Akiko est une mauvaise mère, mais elle n’est pas que cela. Elle refuse toute porte de sortie à sa situation délétère, et c’est ce qui rend sa personnalité si insaisissable. Lorsque Shuhei commence à s’épanouir dans un travail d’apprenti, elle sent son petit univers lui échapper et entraîne tout son monde vers une fuite infinie, jusqu’à une décision folle. Les acteurs qui interprètent Shuhei à deux âges sont dirigés pour être monolithiques et avoir l’air d’encaisser en continu, pendant qu’Akiko ne semble jamais pouvoir être détournée de ses désirs. De ces deux protagonistes, l’un impassible, l’autre imperturbable, Omori coud un chemin funeste, à travers une mise en scène froide, dans le choix du cadre comme dans la colorimétrie. Il parvient, surtout, à ménager un certain sens du suspense, et de manière constante. Le spectateur est balloté de situations inacceptables en évènements effroyables, et comme nous l’avons dit, sans réel début d’explication à ce qu’il voit chez ces personnages. Face à ces choses que nous voyons, on attend l’ultime dérapage, qui finit par advenir.

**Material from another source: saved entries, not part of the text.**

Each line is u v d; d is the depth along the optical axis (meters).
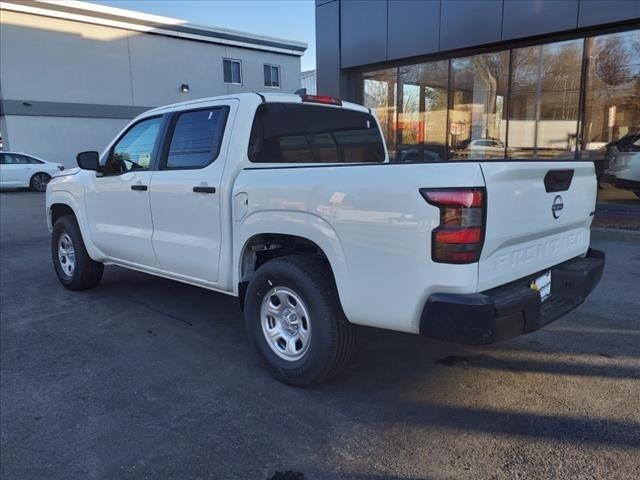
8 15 22.06
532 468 2.69
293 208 3.45
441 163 2.81
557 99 11.02
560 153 11.25
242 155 3.98
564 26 9.81
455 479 2.62
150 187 4.65
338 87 13.34
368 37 12.52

Avec Mother, Omori frappe fort, et balaye la sérénité qu’il nous avait offerte avec Dans un Jardin qu’on dirait éternel. Il apporte sa pierre aux fictions sur les cellules familiales en dysfonction, un registre dans lequel le Japon s’est spécialisé, et qui puise tristement dans certains faits divers.

Maxime Bauer.

Le Lien du sang (Mother) d’Omori Tatsushi. Japon. 2020. Disponible sur Netflix le 03/11/2020.